## Action item:
Please convert the lines in the items below, from the line containing "Which series has the largest range" through the end of the items, into a JSON list of strings with one string per line, skipping blank lines. Leave the pictures out of the list.

## Material for this exercise:
_ _ _

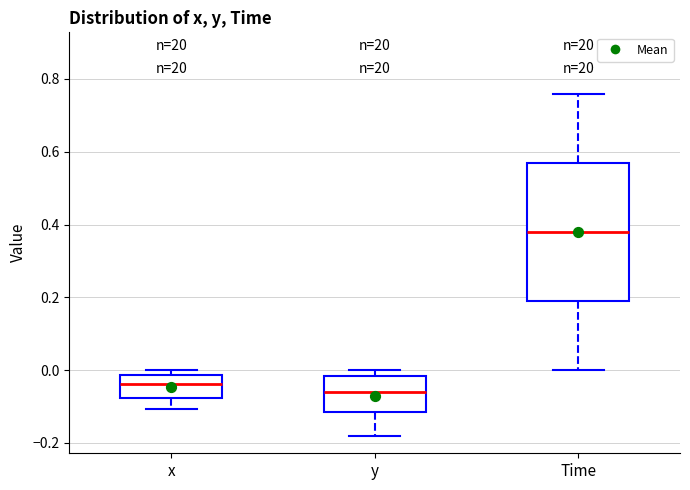

Which box's median line is the highest?

Time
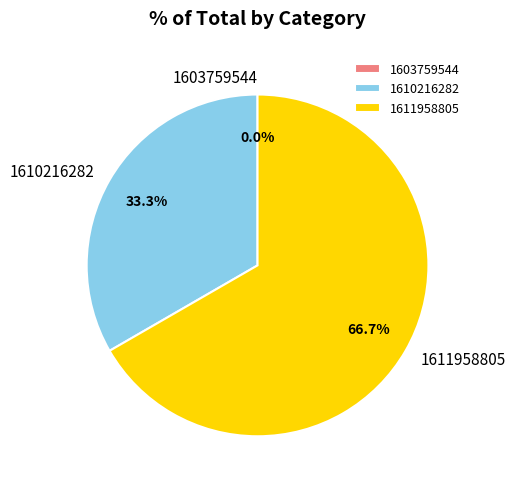

Count the number of slices in the pie.

3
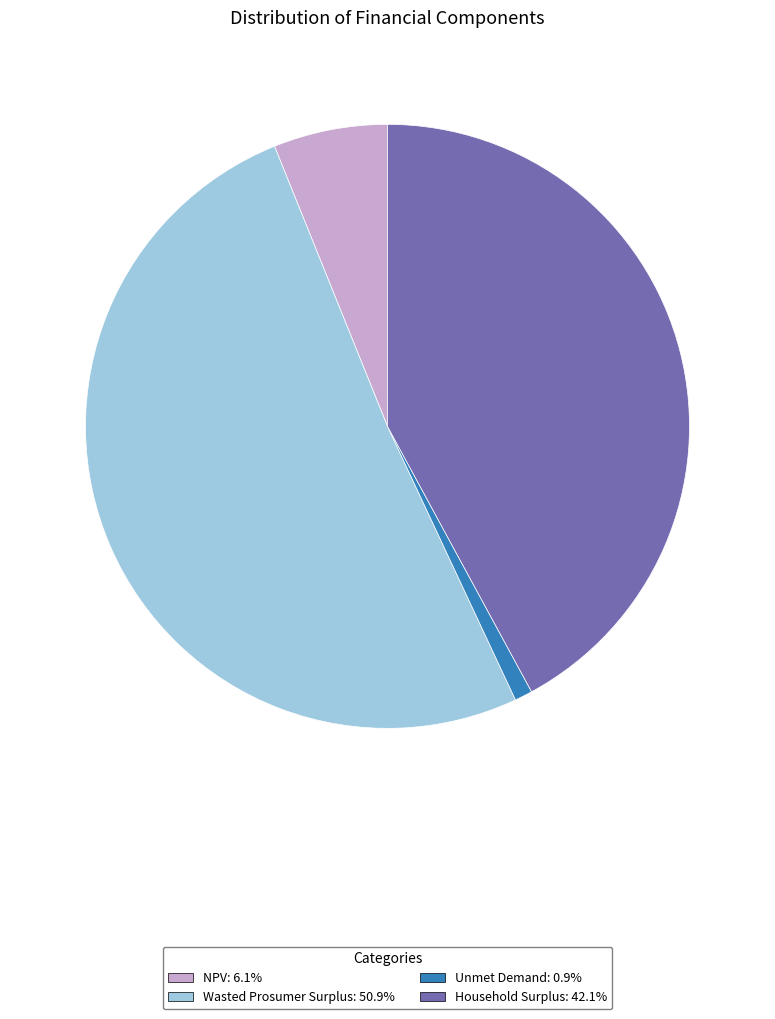

Rank the categories by value from highest to lowest.

Wasted Prosumer Surplus, Household Surplus, NPV, Unmet Demand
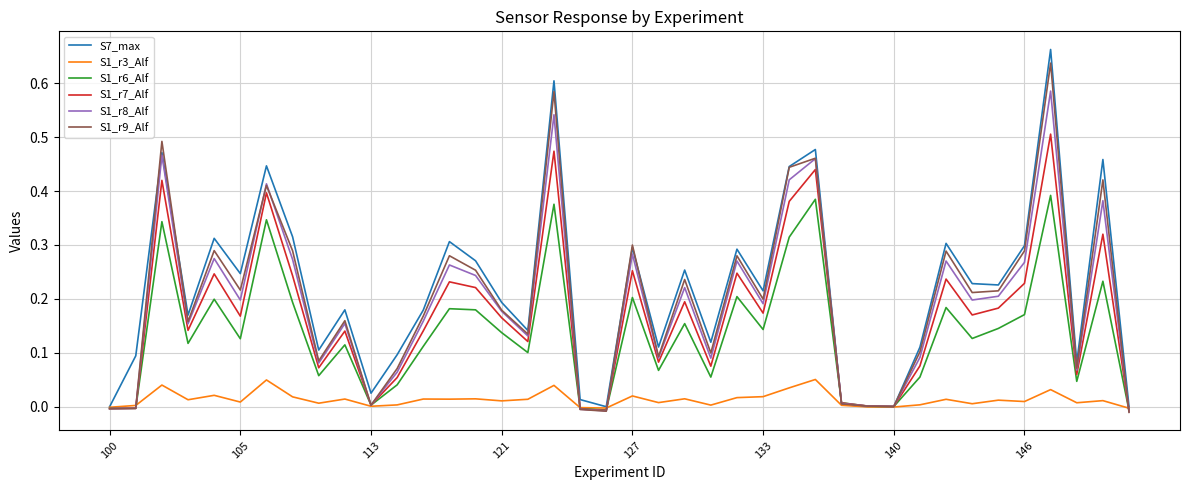

Which series has the largest range (max minus min)?

S7_max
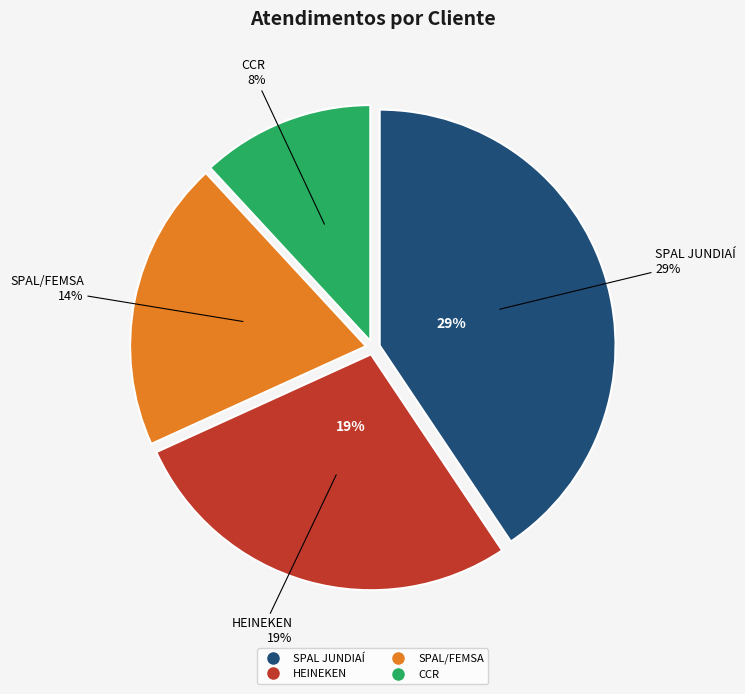

Does CCR represent more than half of the total?

No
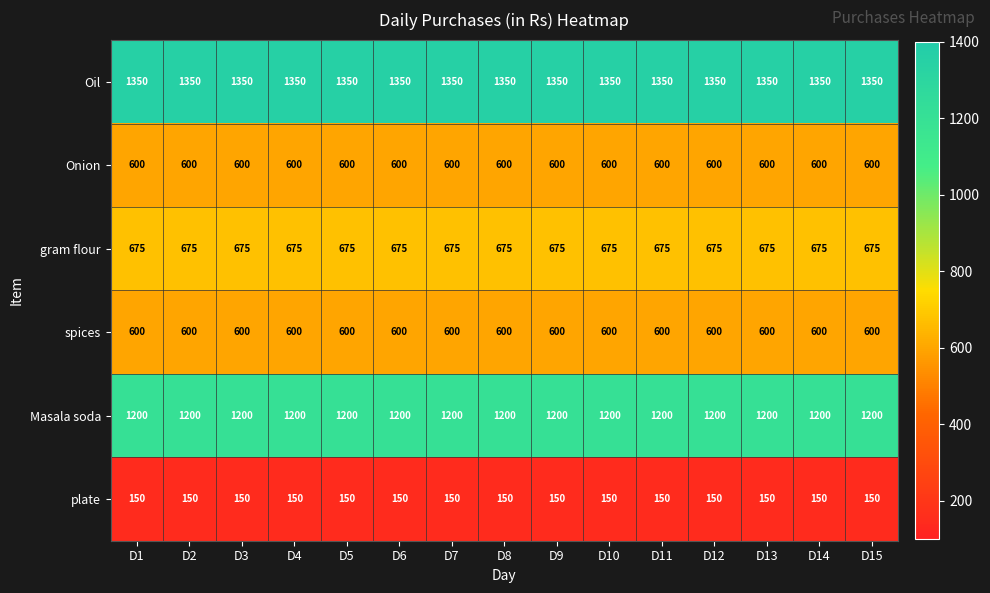

What is the greatest value displayed?

1350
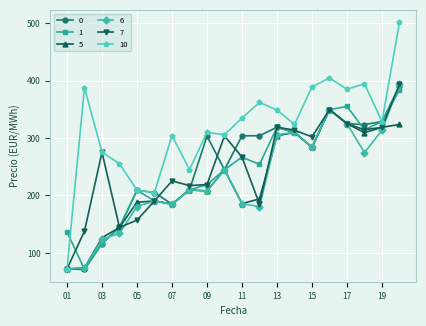

Which series has the largest total across all categories?

10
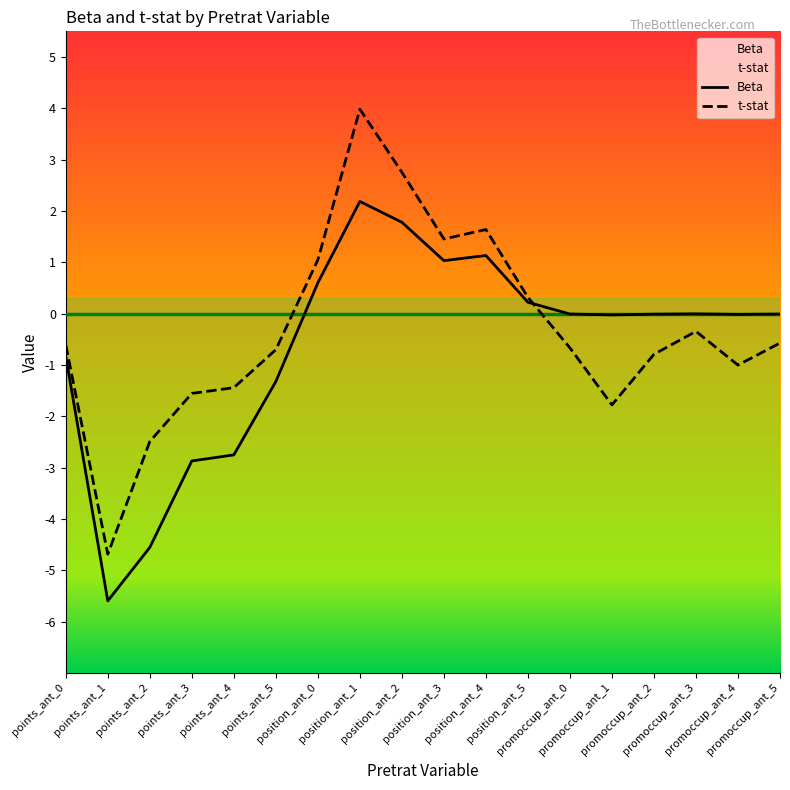

What position from the left is position_ant_2?

9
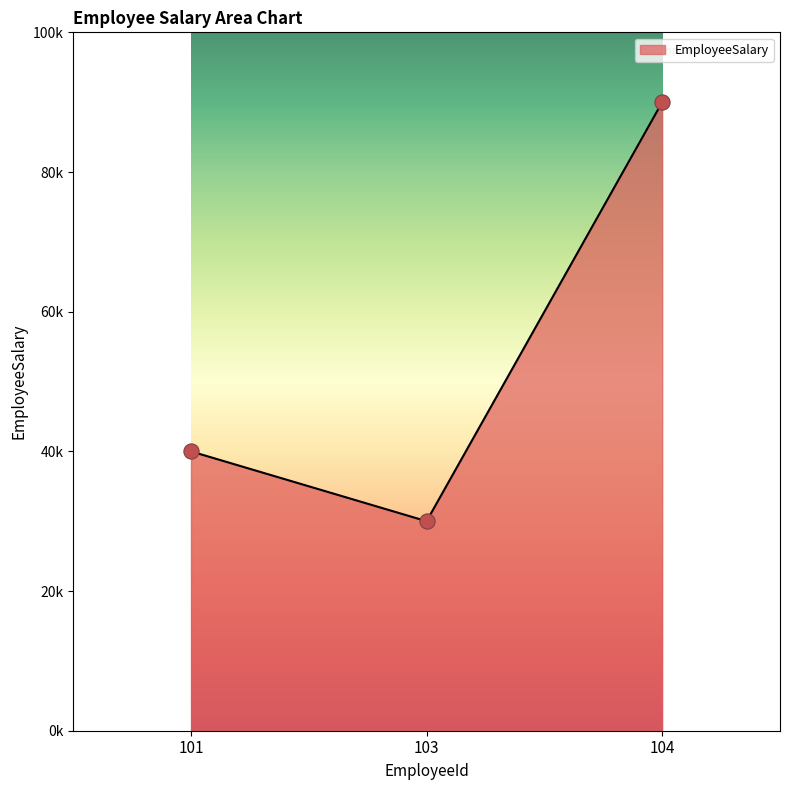

Is this an area chart (filled region under the line)?

Yes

_ _ _

## Response to the exercise:
[
  "Which series has the largest range (max minus min)?",
  "S7_max",
  "Does CCR represent more than half of the total?",
  "No",
  "What is the greatest value displayed?",
  "1350",
  "Which series has the largest total across all categories?",
  "10",
  "What position from the left is position_ant_2?",
  "9",
  "Is this an area chart (filled region under the line)?",
  "Yes"
]